There is an easy, almost lazy comparison to make between Humanotone and progressive/psychedelic deities Elder, and since the Durflings are sick and my sleep schedule is off and this is my first blog back after an extended hiatus, I will make that comparison.  Humanotone sounds like Elder, so much so that if you swapped Jorge Cist out with Elder's Nick DiSalvo, you might find yourself thinking there was a new Elder album out.  Except Cist is the sole member of Humanotone, so if you swapped him out with DiSalvo, you'd only have vocals and a guitar.  A Flourishing Fall in a Grain of Sand is pretty incredible, five long-form sonic journeys that combine the flowing, constructed aimlessness of psychedelic jam bands with thick, crunchy riffs that wouldn't feel out of place on a High on Fire record.  As far as random bandcamp finds go, it don't get much better than this, and I imagine this album is going to quickly become one of my warm weather soundtracks this year.  A Flourishing Fall in a Grain of Sand is out now via Massive Void Recordings.

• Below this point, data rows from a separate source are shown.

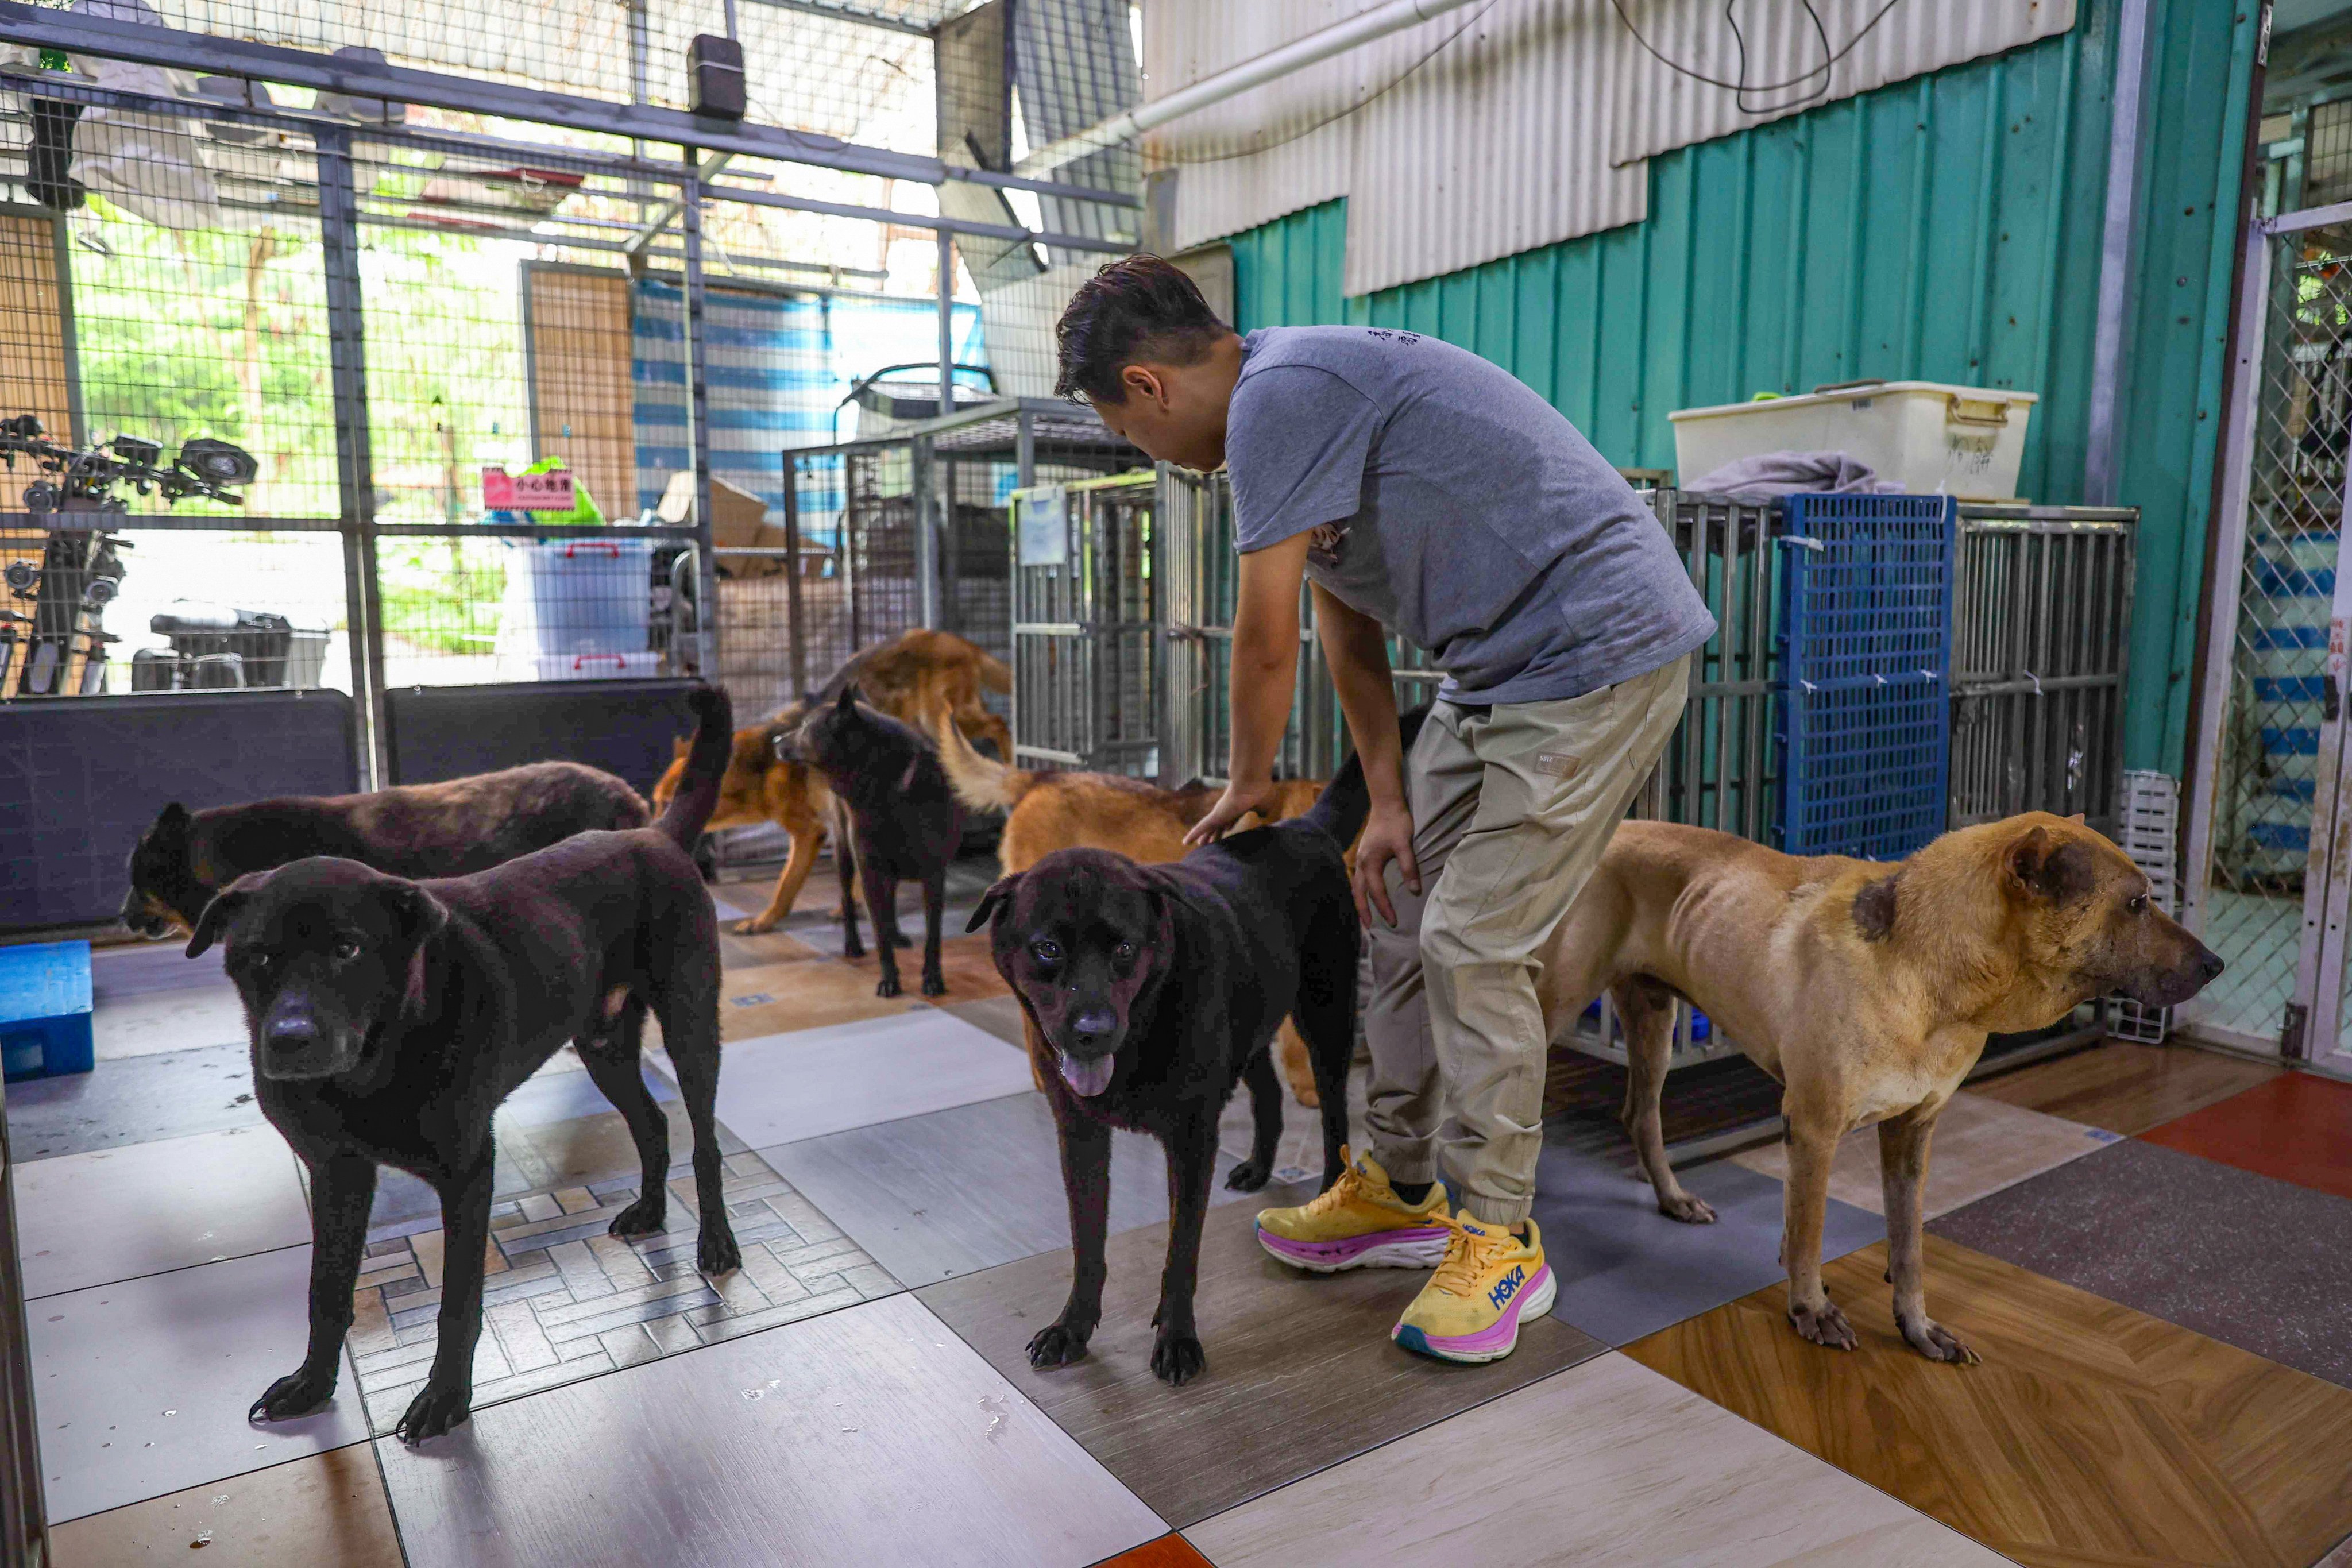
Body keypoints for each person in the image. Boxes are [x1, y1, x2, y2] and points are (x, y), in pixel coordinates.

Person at [1053, 256, 1716, 1363]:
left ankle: (1501, 1235)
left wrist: (1248, 780)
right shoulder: (1285, 417)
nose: (1145, 455)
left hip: (1601, 651)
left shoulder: (1281, 394)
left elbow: (1258, 643)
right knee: (1399, 899)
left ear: (1148, 385)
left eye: (1126, 434)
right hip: (1492, 669)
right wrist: (1389, 802)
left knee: (1475, 939)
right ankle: (1401, 1185)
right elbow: (1339, 631)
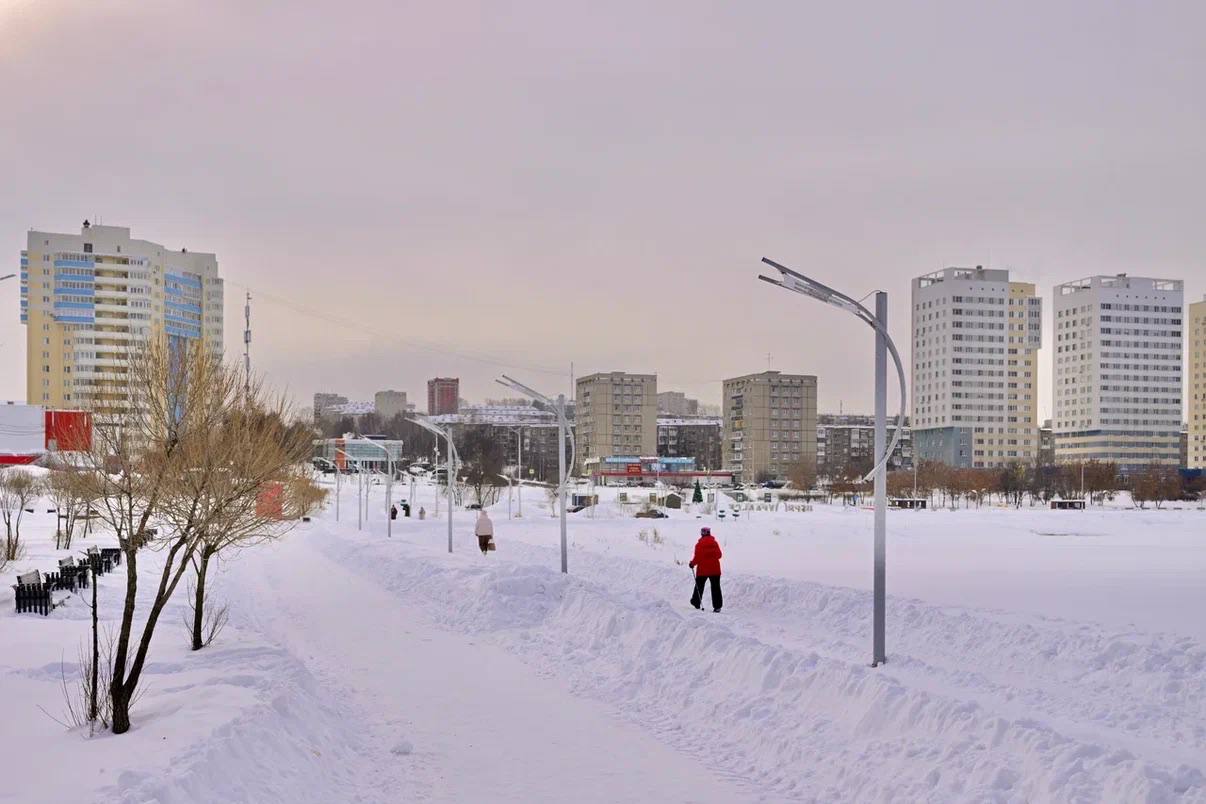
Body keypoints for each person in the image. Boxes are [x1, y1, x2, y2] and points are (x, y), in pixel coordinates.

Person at [689, 526, 723, 612]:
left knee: (699, 586)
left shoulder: (699, 544)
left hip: (703, 570)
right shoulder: (715, 543)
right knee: (716, 588)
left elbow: (697, 557)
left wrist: (692, 564)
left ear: (702, 534)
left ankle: (696, 602)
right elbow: (719, 555)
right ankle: (717, 606)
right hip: (715, 570)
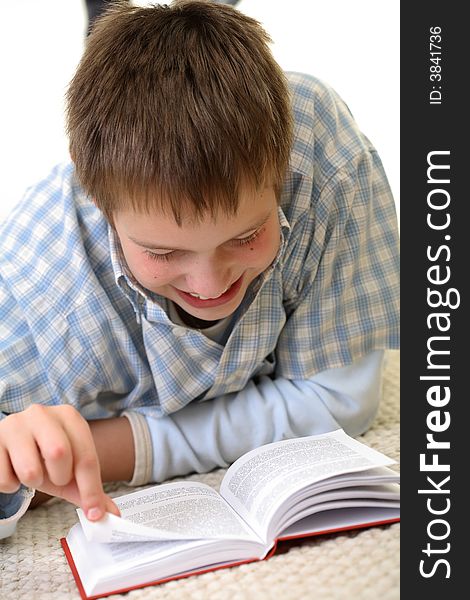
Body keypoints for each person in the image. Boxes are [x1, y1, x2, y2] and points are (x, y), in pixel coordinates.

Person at [0, 0, 399, 539]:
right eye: (163, 254)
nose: (210, 286)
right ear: (98, 203)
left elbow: (341, 399)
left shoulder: (323, 155)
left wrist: (101, 446)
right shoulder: (42, 285)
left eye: (247, 236)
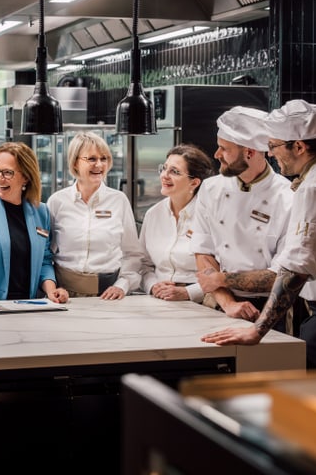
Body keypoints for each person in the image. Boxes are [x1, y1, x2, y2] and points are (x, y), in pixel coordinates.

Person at [202, 100, 316, 369]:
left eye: (274, 146)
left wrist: (257, 331)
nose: (272, 154)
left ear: (298, 146)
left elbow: (296, 268)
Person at [191, 106, 294, 330]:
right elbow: (203, 251)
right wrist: (228, 303)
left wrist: (220, 278)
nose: (216, 154)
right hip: (219, 303)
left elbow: (282, 275)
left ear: (249, 152)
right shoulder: (211, 189)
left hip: (270, 310)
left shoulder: (288, 197)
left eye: (224, 149)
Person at [0, 142, 69, 307]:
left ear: (26, 177)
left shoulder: (41, 211)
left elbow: (44, 260)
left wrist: (51, 291)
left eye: (7, 172)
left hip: (28, 305)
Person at [47, 131, 143, 299]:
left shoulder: (119, 200)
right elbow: (46, 254)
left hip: (108, 295)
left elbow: (132, 254)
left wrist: (122, 285)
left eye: (104, 159)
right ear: (75, 162)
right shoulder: (57, 201)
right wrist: (52, 288)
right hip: (64, 295)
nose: (99, 165)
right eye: (91, 159)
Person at [139, 144, 214, 302]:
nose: (164, 176)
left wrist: (188, 292)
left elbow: (223, 272)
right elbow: (143, 264)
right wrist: (153, 286)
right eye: (164, 168)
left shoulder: (210, 217)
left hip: (202, 302)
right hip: (158, 300)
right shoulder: (153, 214)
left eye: (174, 172)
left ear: (194, 183)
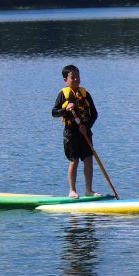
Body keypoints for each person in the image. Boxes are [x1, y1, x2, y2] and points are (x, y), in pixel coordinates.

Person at [52, 64, 98, 198]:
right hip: (71, 132)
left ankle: (89, 190)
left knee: (88, 160)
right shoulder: (63, 94)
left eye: (78, 77)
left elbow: (94, 114)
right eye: (73, 77)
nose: (76, 80)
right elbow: (54, 113)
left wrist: (87, 126)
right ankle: (72, 190)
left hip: (85, 131)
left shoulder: (85, 94)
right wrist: (65, 109)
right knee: (74, 160)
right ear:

Izthmi - Leaving This World, Leaving It All Behind

Full disclosure, I didn't actually listen to this album today.  The Durfette has been getting into the workout game, and since I worked from 1am to 1pm pouring concrete, missing my normal morning workout, she was nice enough to let me crash her workout.  First off, I may not be hitting the gym hard enough, because the rigamarole her trainer put me through was intense.  One arm dumbbell presses, kevlar ball slams, farmer's carries... I was gassed at the end, and I don't think it was just my lack of sleep from the night before.  All that is to say, it's hard to listen to music while a trainer is giving you instructions, so I worked out music-less.  But you don't come here for no music, so I figured I'd talk about the best album I've heard so far this year.  LTW, LIAB is a tremendous slice of black n' roll, more black metal than rock n' roll, but listen to the opening riff of "The Shadow of Our Disillusionment" and tell me that every rock band in history wouldn't sacrifice their drummer to have written it.  Seriously, the track is embedded below; listen to it and tell me that isn't a certified rock banger.  You can't, because it's unimpeachably true.  And the rest of the album follows suit, just absolute monster riffs emanating from a base of unrelenting black metal fury and passion.  I wasn't keen enough to get smart to Izthmi's last offering, 2020's The Arrows of our Ways (even though Mick tried to help me out there), but I'm paying close attention now.  Leaving This World, Leaving It All Behind is out now on Satanik Royalty Records.

So that's the week!  Thanks for tuning back in; hopefully it won't be so long a break until the next one.  Until then, keep your tunes loud and your lifts heavy!